DIRECTIVES —
1. In the passage on minority governments under MMP, rewrite the part starting at "In conjunction with" and ending at "onto New Zealanders.", replacing "coalition partners" with "coalition allies".
2. Translate this sentence from the passage on minority governments under MMP into Spanish: "Such political arrangements all too often lead to accusations that the ‘tail is wagging the dog’, when minor parties with limited public support are able to impose their minority agendas onto New Zealanders."
3. Continue the passage on minority governments under MMP from the point where it stops.

----- QUOTED PASSAGE -----

In conjunction with this instability problem that afflicts
minority governments, there is serious public concern over the
excessive power that is delivered to minor ‘king-maker’
coalition partners. Such political arrangements all too often
lead to accusations that the ‘tail is wagging the dog’,
when minor parties with limited public support are able to
impose their minority agendas onto New Zealanders.
We
have seen this only too clearly with the excessive demands of
the Maori Party, who represent the sovereignty movement in
government. Although they won only 1.4 percent of the party
vote, they are determined to use their position and the power
of their office to seize control of public resources for the
tribal elite – first it was the foreshore and seabed, right
now it is the ownership of our water, and unless they are
stopped, they will soon be dictating the terms of a new New
Zealand constitution. By conceding to these agendas the
National-led government is letting the public down and
exposing them to a dangerous aspect of MMP. Without a
safeguarding mechanism, that gives voters the right to demand
a binding veto on such treacherous legislation - where the
public interest has been sacrificed for political favours -
New Zealanders’ right to good governance is being
compromised by MMP.

----- RAW RECORDS -----

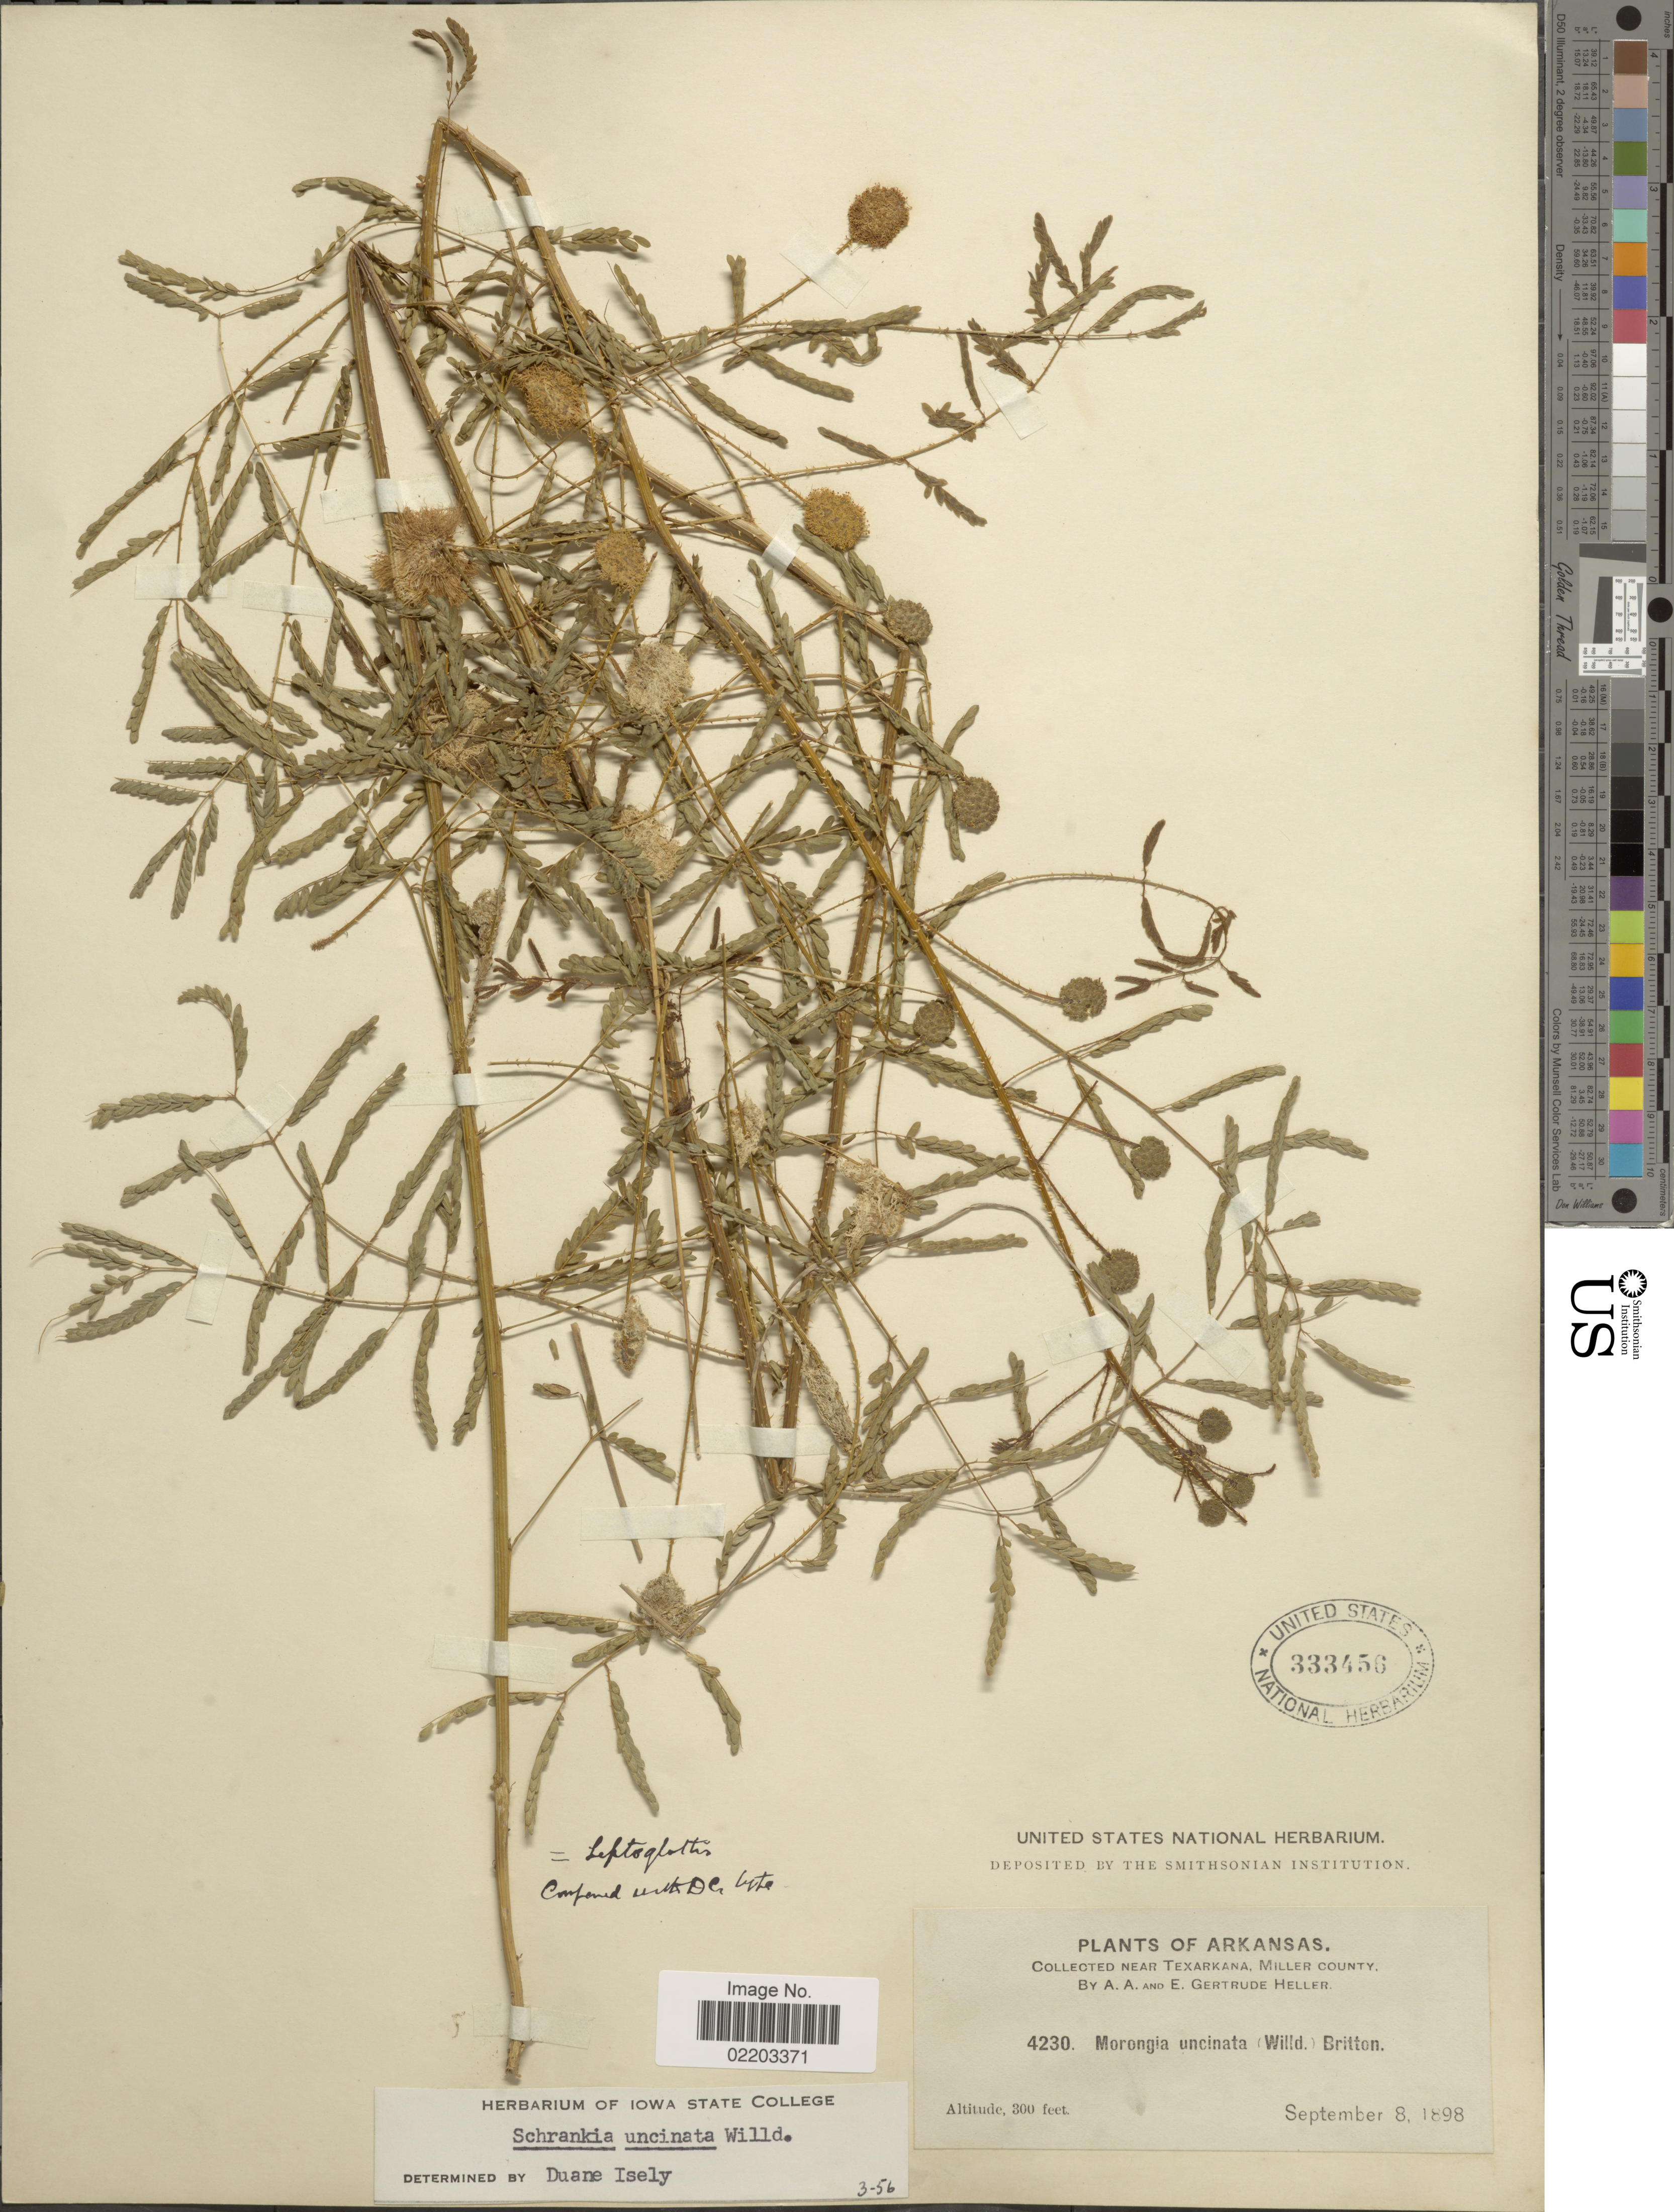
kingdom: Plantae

-----
----- RAW RECORDS -----

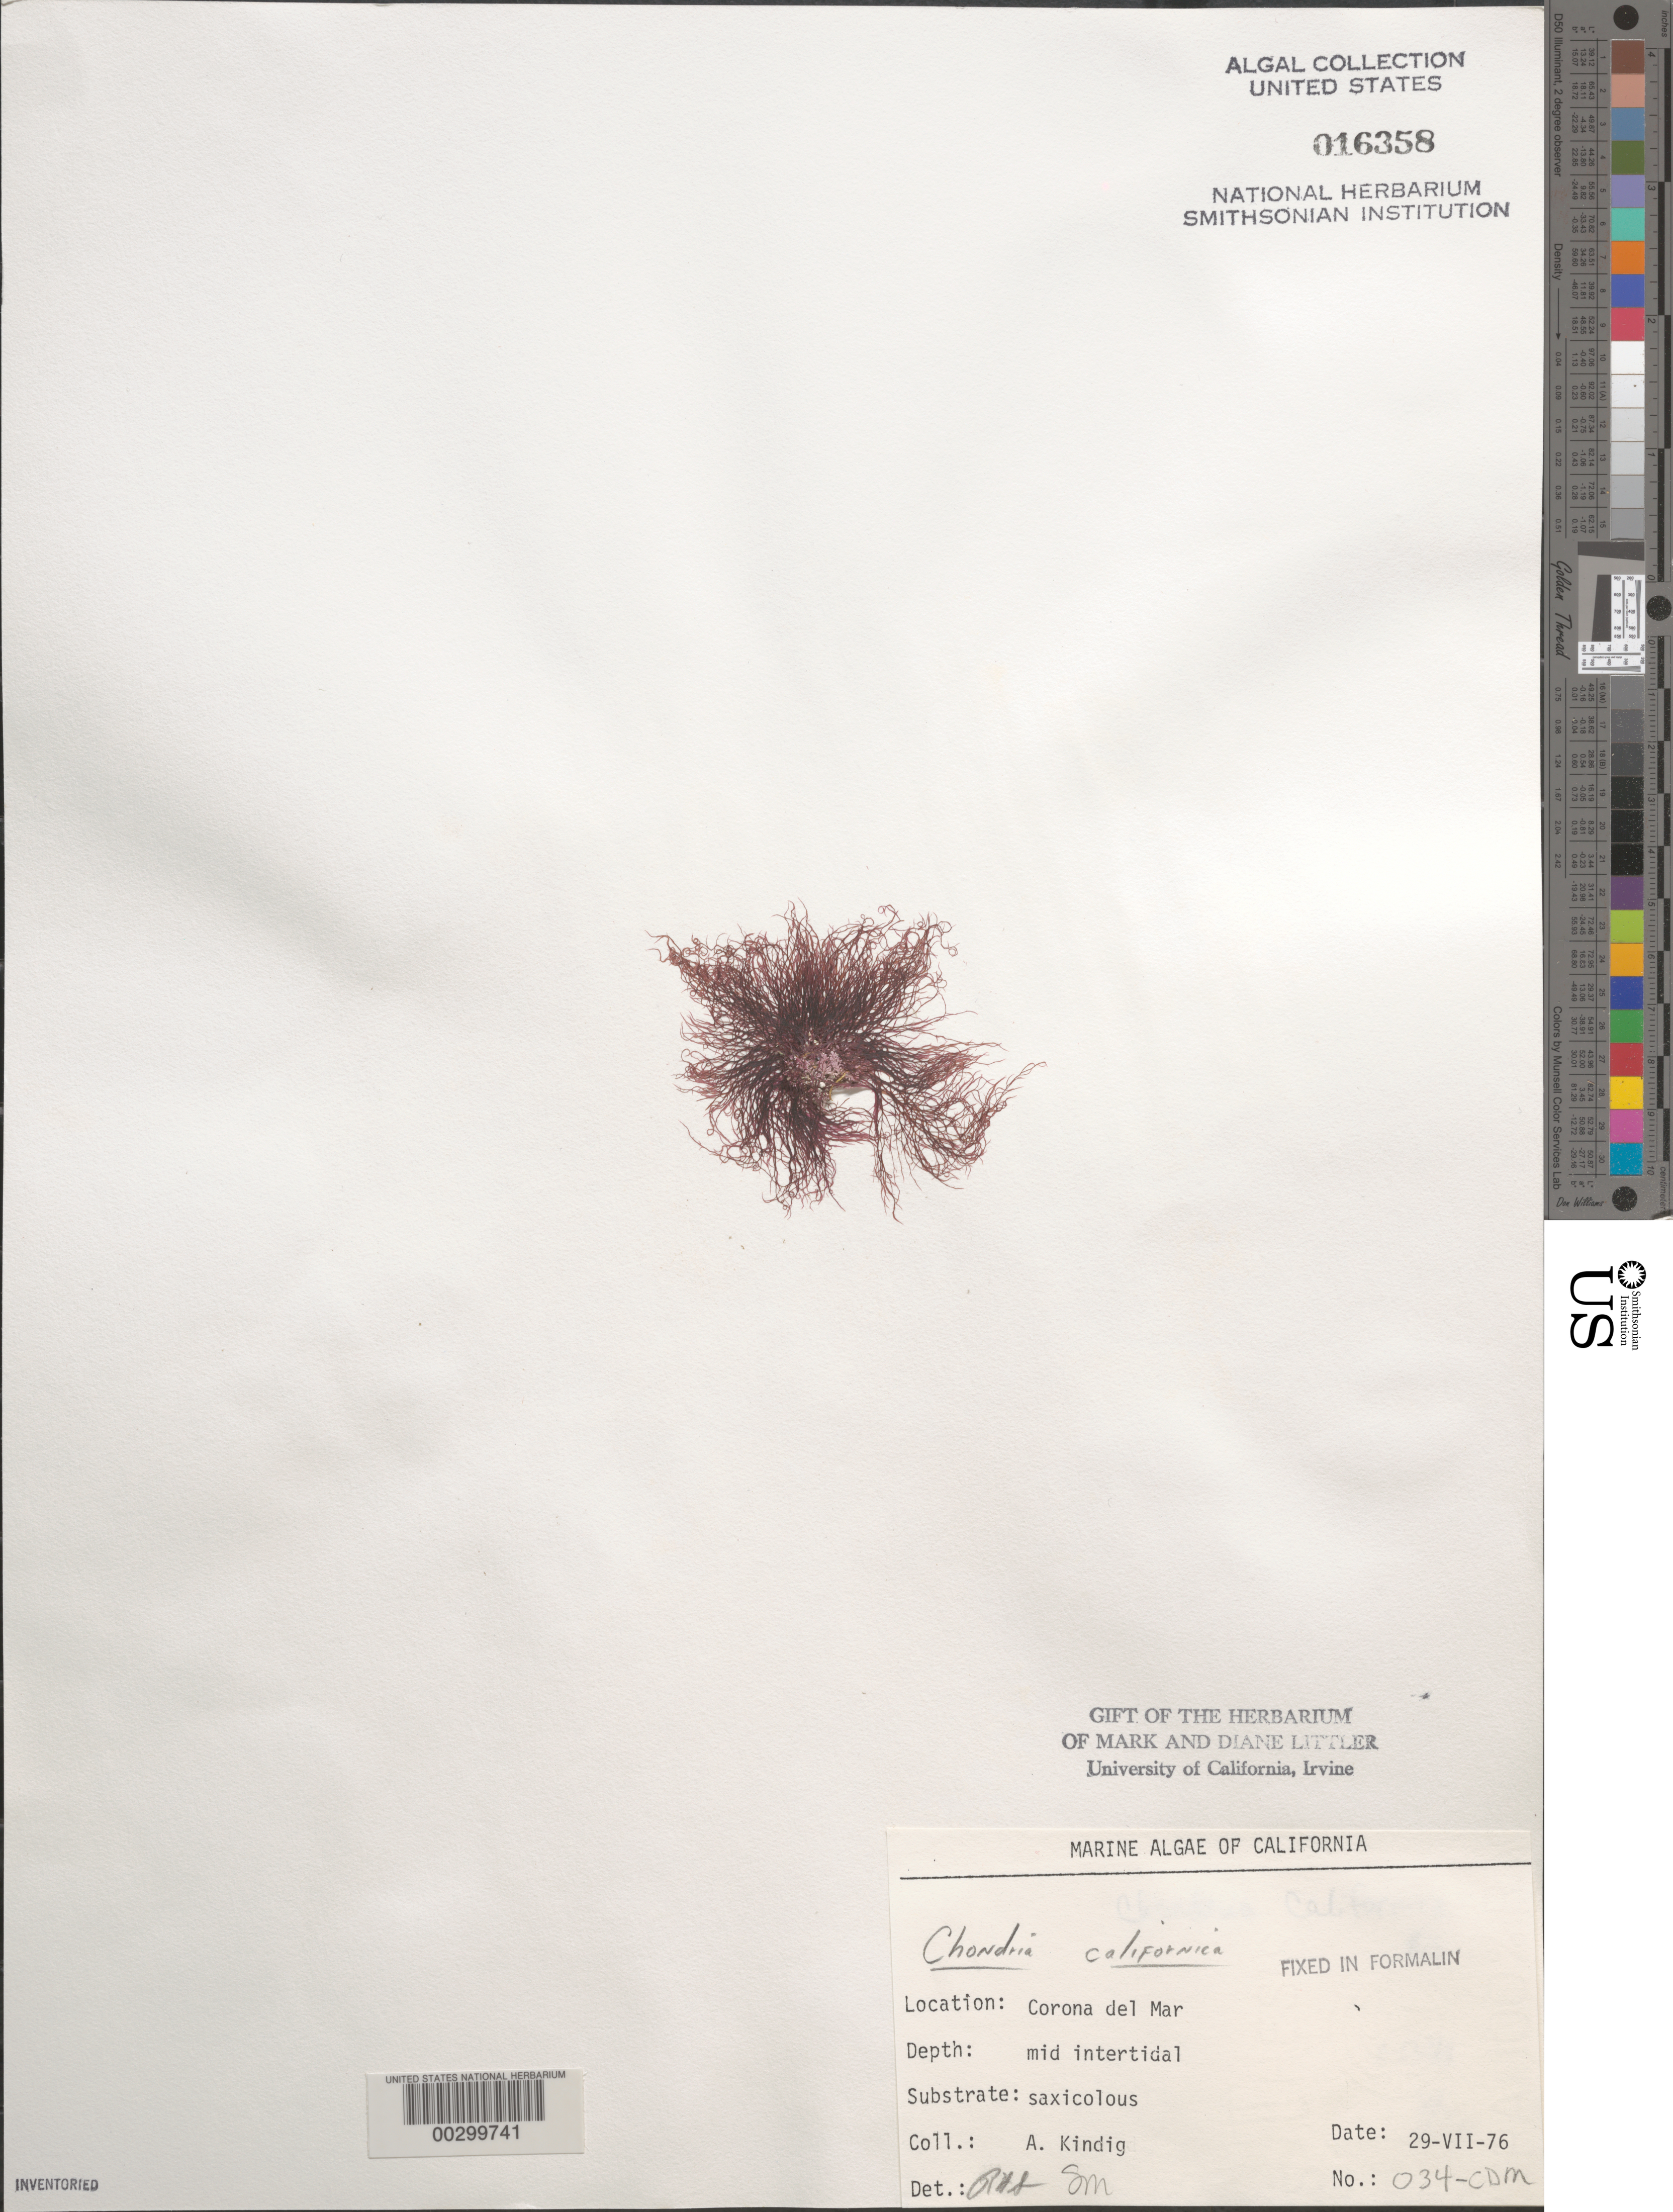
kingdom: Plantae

-----

RESPONSES —
1.
In conjunction with this instability problem that afflicts
minority governments, there is serious public concern over the
excessive power that is delivered to minor ‘king-maker’
coalition allies. Such political arrangements all too often
lead to accusations that the ‘tail is wagging the dog’,
when minor parties with limited public support are able to
impose their minority agendas onto New Zealanders.

2. Tales acuerdos políticos con demasiada frecuencia dan lugar a acusaciones de que «la cola está moviendo al perro», cuando partidos menores con un apoyo público limitado logran imponer sus agendas minoritarias a los neozelandeses.

3.
Another
problem that has challenged voters since MMP was first
introduced is the question of how to remove an MP from public
office. A key part of a representative democracy is the
ability for the public to sack an elected representative
through the ballot box. That’s not the case under MMP, where
an MP can get tossed out of an electorate by their voters only
to remain in Parliament as a list member (Labour’s Clayton
Cosgrove for example). What this means is that under the MMP
electoral system, political party bosses who determine list
placings, are more important than electors. That’s wrong.
Then
there are concerns over thresholds. If set too low they could
lead to greater instability as ‘minnow’ parties gain
parliamentary representation. New Zealand is not short of
political choices at election time. In 2005, there were a
total of 19 parties to chose from: 99 MP Party, ACT New
Zealand, Alliance, Aotearoa Legalise Cannabis Party, Christian
Heritage Party, Democrats for Social Credit, Destiny New
Zealand, Direct Democracy Party, Green Party, J. Anderton’s
Progressive, Labour Party, Libertarianz, Maori Party, National
Party, New Zealand Family Rights Protection Party, New Zealand
First Party, OneNZ Party, the Republic of New Zealand Party,
United Future.
By
2008 some of the smaller ones had dropped out but were
replaced with an equal number of new parties including: the
Family Party, the Kiwi Party, the New Zealand Pacific Party,
RAM – Residents Action Movement, the Bill and Ben Party, and
the Workers Party.
In
2011, when National was strongly contesting a second term, the
fact that only 13 parties contested the election reflects a
similar pattern in 2002 when Labour was riding high, when only
14 parties stood.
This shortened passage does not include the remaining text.